Chris Dillow, on increasing income inequalities amongst companies

If all of this is right, and these are long-lasting changes – which is a big if – then we need to ditch some old mental models and rediscover some others. We should abandon the idea that competition equalizes profits and restrains monopolies and perhaps return to some older Marxian ideas.

Are intangibles worsening the productivity gap between leading firms and laggards?:

We wonder whether might be more going on here than just a failure of technological diffusion. Specifically, we suspect that the nature of what the winning businesses are doing is changing in a way that makes it harder for their competitors to catch up.
The trick of governance by other means than wishful thinking.

This applies to political as well as economic power.

Amusing snark in covering Mansion magazine, the magazine of elite fancy housing.


Inequality and conflict

xhxhxhxhx summarises

We do have strong and consistent predictors of social conflict. They just don’t include inequality. Paul Collier and Anke Hoeffler, in “Greed and Grievance in Civil War” Oxford Economic Papers 56:4 (2004), found that many variables simply do not matter. Not inequality. Not political rights. Not ethnic polarization. Not religious fractionalization.

So what did matter? Chris Blattman and Edward Miguel’s review paper, “Civil War,” in the Journal of Economic Literature 48:1 (2010) tells us that two factors are robustly linked to civil war: “low per capita incomes and slow economic growth.” Håvard Hefre and Nicholas Sambanis, “Sensitivity Analysis of Empirical Results on Civil War Onset” Journal of Conflict Resolution 50 (2006), which tested standard predictors for robustness, identified a few more:

… large population and low income levels, low rates of economic growth, recent political instability and inconsistent democratic institutions, small military establishments and rough terrain, and war-prone and undemocratic neighbors.

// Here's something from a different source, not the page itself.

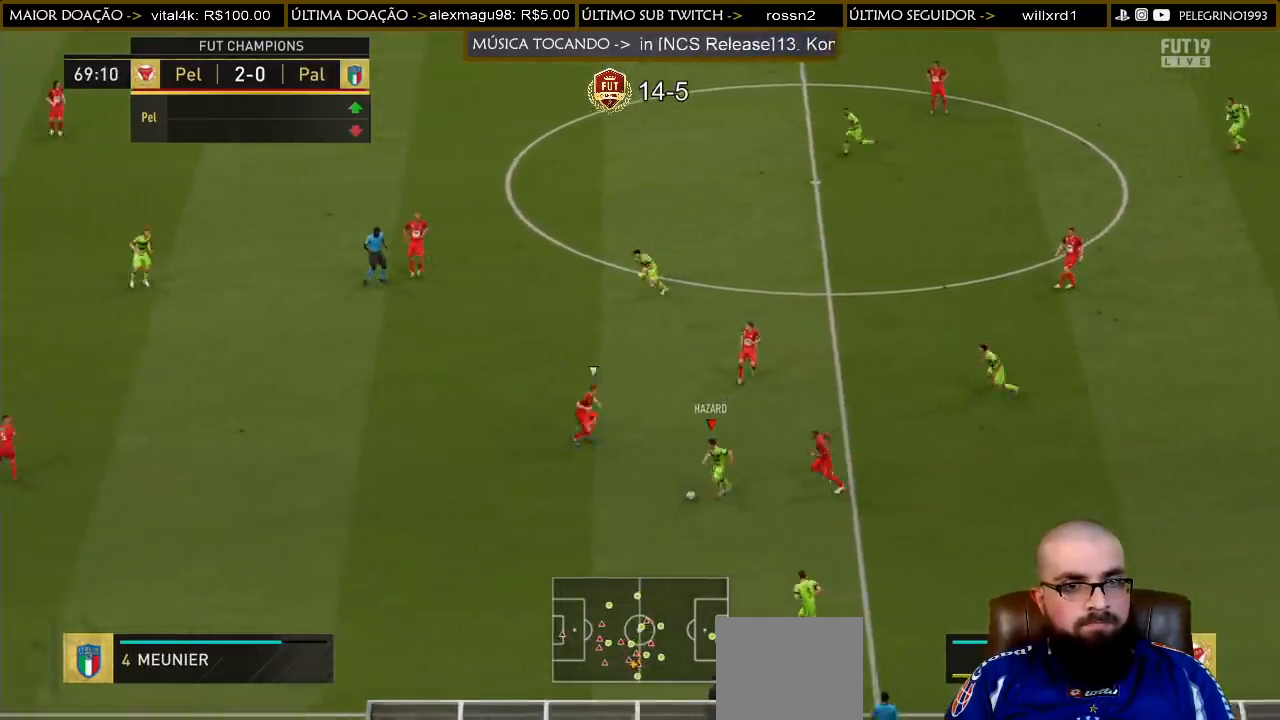
{"buttons": ["R2"], "left_stick": "left", "right_stick": "center", "events": [[233, "R2", "down"], [267, "left_stick", "left"]]}
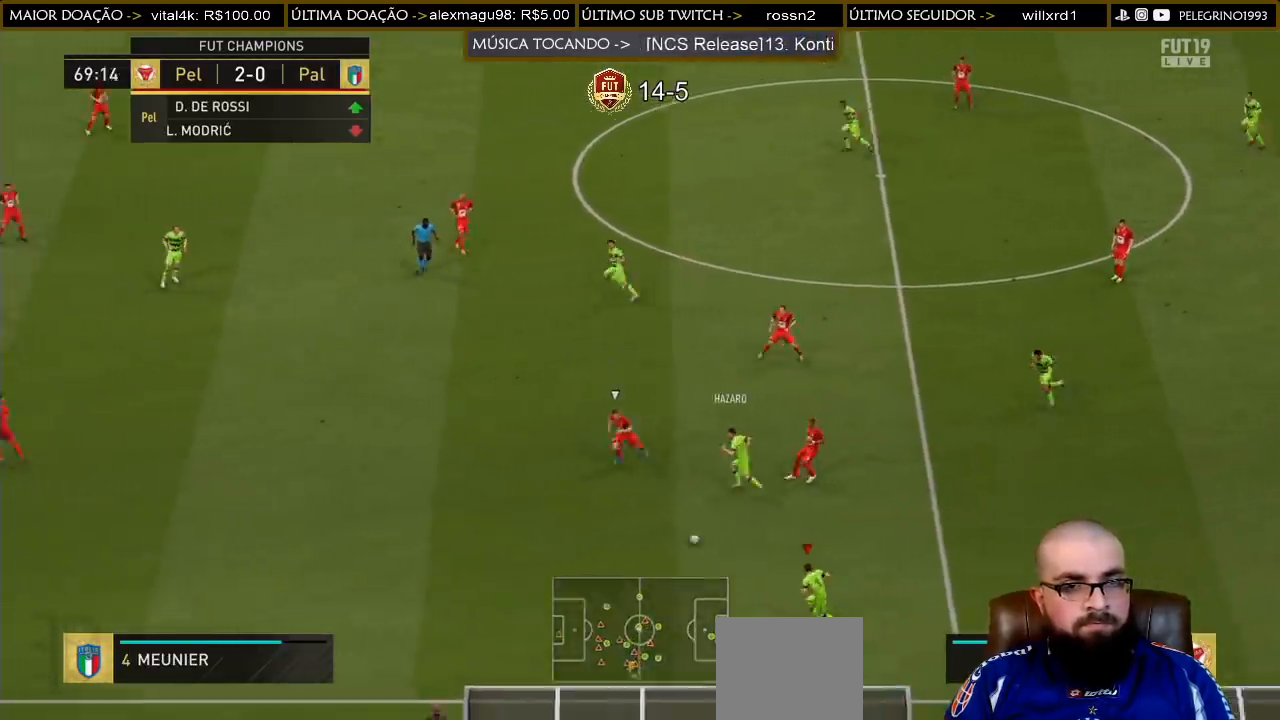
{"buttons": [], "left_stick": "up-left", "right_stick": "center", "events": [[300, "R2", "up"], [333, "left_stick", "up-left"]]}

I haven’t read the quoted studies, but I presume they assume that inequality doesn’t lead to conflict, controlling for economic growth, democratic institutions and so on. Leaving aside the question of whether one can select the true causal factors here with high probability from the awful data on natural experiments available, and presuming the authors have responsibly identified spurious influences by good choice of instruments and so on, this is interesting. FWIW though, the link between long-term inequality and long-term slow economic growth and weak democratic institutions is what I’m more interested in, and this does more to make me think that in fact I should be more concerned about inequality in the light of its potential indirect linkages to conflict.

Development version, Bo Rothstein, How the Trust Trap Perpetuates Inequality

I would like to add yet another factor to this discussion—trust, in two distinct forms. One is social trust, the extent to which people trust most others in their society. An important asset for any community, it influences how likely individuals are to participate in politics or civic organizations, how tolerant they are of minorities and even how optimistic they are about their life chances. The other kind is institutional trust—the extent to which people believe their public institutions can be trusted.[…]

I contend[…] that yet another factor stands at the head of the causal chain—having cascading effects on institutional trust, social trust and inequality. That fountainhead is corruption, which undermines not only trust in public institutions but also social trust. If people perceive that public servants are generally dishonest, incompetent or discriminatory, they are likely to make two inferences. To begin with, if you cannot trust the judges, police officers or tax collectors who are supposed to act in the public interest, why should you trust anyone else? If most people have to pay bribes or use personal contacts to get what they need from the public sector, how can they be trusted? If powerful, moneyed lobbies are observed to extract undue favors from the government, as seems all too common today, especially in the U.S., that too undermines institutional trust and, in consequence, social trust.

Crucially, corruption in the public sphere also increases inequality by transferring resources from the public to the elites and, more generally, from the poor to the rich. Studies in Africa and elsewhere show the poor have to pay more in bribes as a fraction of their income than both the rich and middle classes, who have ways to circumvent corruption or to take advantage of it. For example, corrupt countries have much less social mobility because the rich use their connections and their money to get their untalented or unambitious offspring into good schools and good jobs. In a corrupt system poor people have neither the contacts nor the money to help their children climb up.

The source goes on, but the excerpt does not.